This year’s CHLA Legislative Action Summit showcased the strong voices of California hotels and the impact they are having on state and local policy-making.
Held in-person for the first time in two years in Sacramento, hoteliers heard from California’s Attorney General, elected representatives, and state regulators. Importantly, all of them heard from attendees, who focused on improving public safety, reducing high-frequency ADA litigation, and promoting the state’s hospitality recovery.
“Advocacy for our hotels, for our employees, and for California’s hospitality industry is one of the most important roles hoteliers have,” said Lynn Mohrfeld, CHLA President and CEO. “After two years of closures because of the global pandemic, it’s incredibly important for us to pursue level playing with STRs, reasonable taxation, and beneficial regulation so that hotels and hospitality can generate the economic recovery that benefits so many in California.”
“After two years of closures because of the global pandemic, it’s incredibly important for us to pursue level playing fields, reasonable taxation, and reduced regulation so that hotels and hospitality can generate the economic recovery that benefits so many in California.”
– Lynn Mohrfeld, CHLA President and CEO
California’s 5,500+ hotels and 292,000 employees represent a significant segment of the state’s economy:
- $24 billion in federal, state, and local taxes
- $83 billion in state GDP contributions
- $70 billion of guest spend at hotels and hospitality
Before meeting with dozens of state senators and assembly members, attendees heard from a variety of speakers, including:
- Attorney General Rob Bonta, who focused on public safety and crime reduction. “We’re stopping organized retail crime because it hurts business, hurts tourism, hurts employees, and the public. The smash and grab videos we’ve all seen are unacceptable and we’re making progress in preventing these types of crime and holding perpetrators accountable.” He also praised hotels for the work they’ve done in helping reduce crime: “Our success isn’t possible without hotels, owners, and the hospitality industry. I recognize the important role you play in our communities.”
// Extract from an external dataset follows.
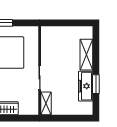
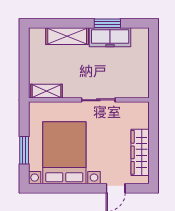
shelving: (46, 103) -> (46, 91), moved

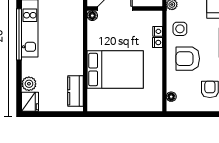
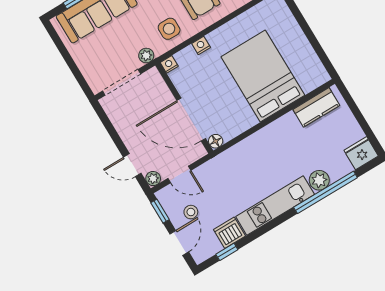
nightstand: (158, 31) -> (169, 64), moved
window: (19, 34) -> (325, 192), moved
plant: (29, 84) -> (319, 180), moved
- Assembly Member Tasha Boerner Horvath, who addressed hotels’ economic recovery. “It’s gonna be a long haul as international and convention travel is a long ways away. That said, we’re California, the diversity of our geology is huge—no one else has that. We’ll come back.”
- Julee Malinowski-Ball, Public Policy Advocates, focused on the legislative process: “State senators and assembly members want to hear from you. Your voice is powerful, particularly, if your hotel is in their district.”
In their meetings with individual legislators, attendees focused on issues being considered in bills and the budget, including:
- Assembly Bill 2390, which would have allowed the aggregation of the values of the property involved in one or more cases of shoplifting or theft, making it easier to enforce anti-theft laws.
- Assembly Bill 2162, which would collect $4 on new business licenses to fund identifying and remedying construction-related ADA deficiencies in small business properties.
- Gov. Newsom budget, which would allocate $45 million to Visit California for tourism marketing promotion to extend media campaign to attract visitors to California.